[[ TEXT PROVIDED, beginning ]]

Thank you, Mark, and thank you all for taking time out of your busy schedules to share a day with FPA. This is an opportunity for you to gain a better insight into how your money is being managed. I urge you to challenge the respective managers and their teams of analysts with your questions. I’m sure that if any go unanswered, Mark and his team will be able to track down an answer for you. All questions are fair game so hit the teams hard and often with them!

Pardon me for getting a little bit sentimental now because a lot has changed since I joined FPA 31 years ago. From a small $1.6 billion single product firm, we have grown into a diversified $30 billion company with the greatest depth of analytical and investment management talent in its history. I am proud of the fact that we have never lost sight of our core principles. Our value-driven, independent thinking and disciplined investment culture permeates all aspects of what we do. We sincerely thank you, our partners, for the trust that you have demonstrated by investing with us. We hope and expect to be able to protect and grow your capital in the volatile markets that we anticipate will be the norm in the future.

Now on to the fun stuff!

As many of you know, and for those of you who don’t, I’ve been a harsh critic of the fiscal and monetary policies that have been deployed these past several years. Since returning from my 2010 sabbatical in 2011, I’ve been very cautious about capital deployment, as many of my successors will confirm. In light of the stock market’s astounding rise since 2009 and five years of near zero short-term rates, I’ve reassessed and challenged my basic fundamental understanding of how the financial markets operate. I’ve seen the error of my ways and I believe I’ve been reborn. To achieve this new state of understanding and peace, I’ve had to do something that no self-respecting, able-bodied and semi-sane money manager would do, though my partner’s would probably take issue with this statement. You know, don’t you? To have a manager actually say he’s WRONG!

I want you to know I’ve been wrong. Yes, wrong! Yep, I blew it! Shame on me! God that feels good. I feel so much better now. I’ve come to the realization that the only way to succeed in this new financial world is to convert. Convert to the philosophy that valuation and prudence are of little importance. The only thing that matters is to trust in, you know who? Trust in the Gods of the all-knowing and all powerful. Trust in the God of qualitative monetary forecasting and policy implementation and everlasting blather, the FED. Trust in the Gods of fiscal policy management and leadership, our members of congress and the president--paragons of fiscal rectitude. I’ve converted. My conversion feels good. I’m at peace. I’m free. Now I can run with the “Risk-On” crowd. The crowd feels good. I feel the love, the affection and the psychological support it provides. What more can I say? Ah, its crowd pleasing. At that moment, I realize I’ve just awakened from a bad dream. Not a bad dream of trusting in the Gods. Oh no! I mean THE BAD DREAM of actually being a money manager who lowers his defenses and admits to, of all people, a client, that he has made a mistake. Thank God I haven’t lost all good sense.

[[ TEXT PROVIDED, end ]]
[[ PROVIDED RECORDS, beginning ]]

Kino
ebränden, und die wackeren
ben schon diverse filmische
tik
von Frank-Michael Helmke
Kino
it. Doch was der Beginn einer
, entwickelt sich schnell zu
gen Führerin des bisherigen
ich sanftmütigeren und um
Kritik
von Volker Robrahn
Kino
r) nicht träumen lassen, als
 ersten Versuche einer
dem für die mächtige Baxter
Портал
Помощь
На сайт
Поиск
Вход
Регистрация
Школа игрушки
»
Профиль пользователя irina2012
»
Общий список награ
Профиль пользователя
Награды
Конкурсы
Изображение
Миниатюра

[[ PROVIDED RECORDS, end ]]
[[ PROVIDED RECORDS, beginning ]]

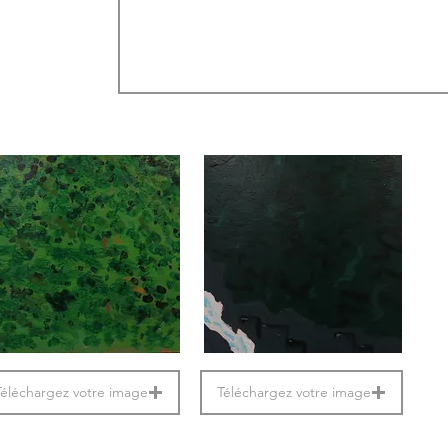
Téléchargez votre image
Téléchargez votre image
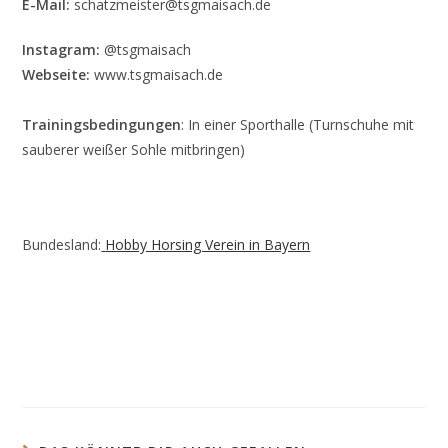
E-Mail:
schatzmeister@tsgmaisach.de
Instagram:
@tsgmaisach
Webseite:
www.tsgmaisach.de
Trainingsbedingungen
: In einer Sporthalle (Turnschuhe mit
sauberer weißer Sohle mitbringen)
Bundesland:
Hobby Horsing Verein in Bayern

[[ PROVIDED RECORDS, end ]]

> _TASK STATEMENT_: From the speech above, extract everything from "Thank you, Mark, and" down to "often with them!" and copy it word for word.

> _EXPECTED OUTPUT_:
Thank you, Mark, and thank you all for taking time out of your busy schedules to share a day with FPA. This is an opportunity for you to gain a better insight into how your money is being managed. I urge you to challenge the respective managers and their teams of analysts with your questions. I’m sure that if any go unanswered, Mark and his team will be able to track down an answer for you. All questions are fair game so hit the teams hard and often with them!